ENTRIES PROVIDED:

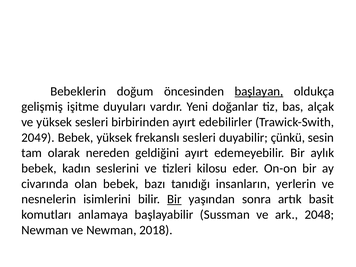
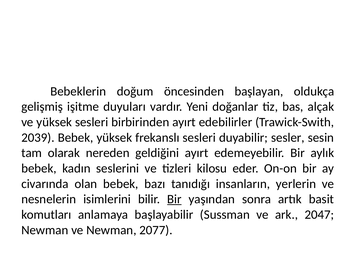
başlayan underline: present -> none
2049: 2049 -> 2039
çünkü: çünkü -> sesler
2048: 2048 -> 2047
2018: 2018 -> 2077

STATED TASK: Express each difference line in the entries above as a row of a Markdown table with the columns "Row" and "Change", numbering the rows in order. Leave out the pictures and any blank lines.

SOLUTION FOR THIS EXERCISE:
| Row | Change |
|---|---|
| 1 | başlayan underline: present -> none |
| 2 | 2049: 2049 -> 2039 |
| 3 | çünkü: çünkü -> sesler |
| 4 | 2048: 2048 -> 2047 |
| 5 | 2018: 2018 -> 2077 |